Ingredients - Omelet
- 2 large eggs
- 0.13 tsp salt
- 1 pinch pepper
- 1 Tbsp unsalted butter
Ingredients - Fillings
- some chives
- some parsley
- some ratatouille provençale
- some creamed mushrooms
- some guacamole and salsa fresca
- some ricotta or goat cheese mixed with tomatoes and herbs
- some chopped olives and sour cream
- some duxelles
- some caramelized onions
- some sautéed zucchini or asparagus tips
- 1 8 to 10 inch skillet
Instructions - Omelet
For French omelets both rolled and folded, the eggs should be beaten only enough to thoroughly blend the whites and yolks, not enough to incorporate air or make them frothy. Using a fork rather than a whisk to beat the eggs helps ensure that you do not overbeat them.
When making more than one omelet, beat the total number of eggs you will need, then use a ladle or measuring cup to pour 3.5 ounces, or about 1/2 cup, for each 2 egg omelet. Keep the butter and filling ingredients by the stove and move quickly, as you make the omelets one by one. Serve them as they are ready, or keep them warm in a 200°F oven and serve when all are finished. If you have more than 4 to make, use another pan, or even two. Attention to more than one pan at a time is a skill that needs to be developed, so practice before your debut. Stagger the cooking so the omelets are not all at the same stage at once.

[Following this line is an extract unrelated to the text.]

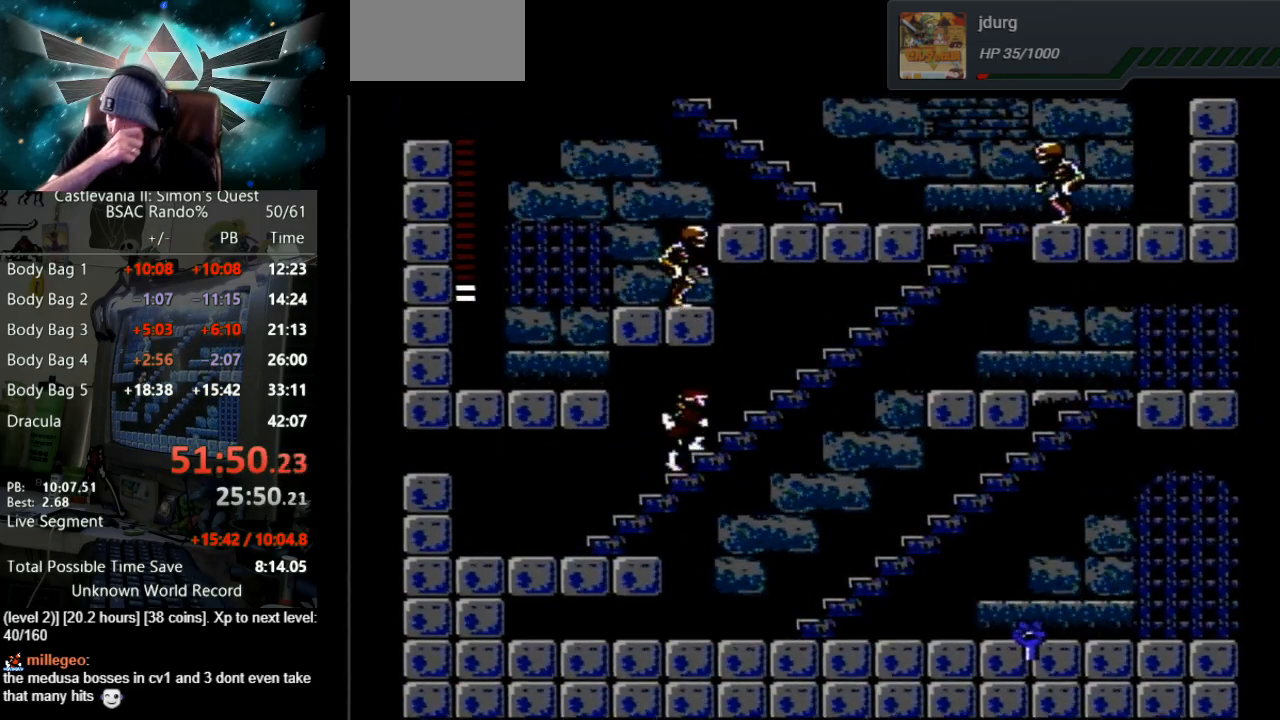
{"buttons": ["DPAD_UP"], "events": []}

Beat with a fork until the whites and yolks are blended: 2 large eggs, 1/8 teaspoon salt, a pinch of black pepper.
Melt in an 8 to 10 inch skillet, preferably nonstick, over medium-high heat: 1 tablespoon unsalted butter.
Tilt the skillet to coat the sides and bottom thoroughly. You can also use nonstick cooking spray or a combination of butter and oil. When the butter is hot and has reached the point of fragrance, but is not brown, pour in the eggs. Meanwhile, agitate the pan forward and backward with the left hand. Keep the egg mass sliding as a whole over the pan bottom. With a dinner fork, quickly swirl the eggs with a circular motion, as shown. Hold the fork so the tines are parallel to, but not scraping, the base of the pan.
At this point the heat in the pan may be sufficient to cook the eggs, and you may want to lift the pan from the heat as you gently swirl the eggs, as illustrated, in circular scrolls from the edges to the center. Pay no attention to the ridges formed by the fork. The rhythm of the pan and the stirring is like a child's trick of patting the head while rubbing the stomach. Have ready a hot serving plate, which helps to inflate the omelet; choose a heat-resistant one if you plan to glaze. Whether you fill your omelet or leave it plain, grasp the handle of the pan so the left palm is up, as shown. Tip the pan down away from the handle and, with the fork, flip about one third of the omelet over, away from the handle, as shown in the center. If the omelet shows any tendency to stick, discard the fork and give the pan handle a sharp rap or two with the fist, as sketched. The omelet will flip over without the use of a fork and will start to slide. Slant the pan to 90° or more until the omelet makes a second fold in sliding out of the pan and lies with its ends folded under on the plate ready to serve.
Glaze and garnish, if you wish, and serve at once.
Instructions - Fillings
Herbs, such as chives and parsley or finely grated cheese may be added to the beaten eggs before cooking or more substantial fillings may be placed in the middle of the omelet just before it is rolled. Use 1/3 to 1/2 cup filling at room temperature for a 2 egg omelet. ratatouille provençale, creamed mushrooms, guacamole and salsa fresca, ricotta or goat cheese mixed with tomatoes and herbs, chopped olives and sour cream, duxelles, caramelized onions, and sautéed zucchini or asparagus tips.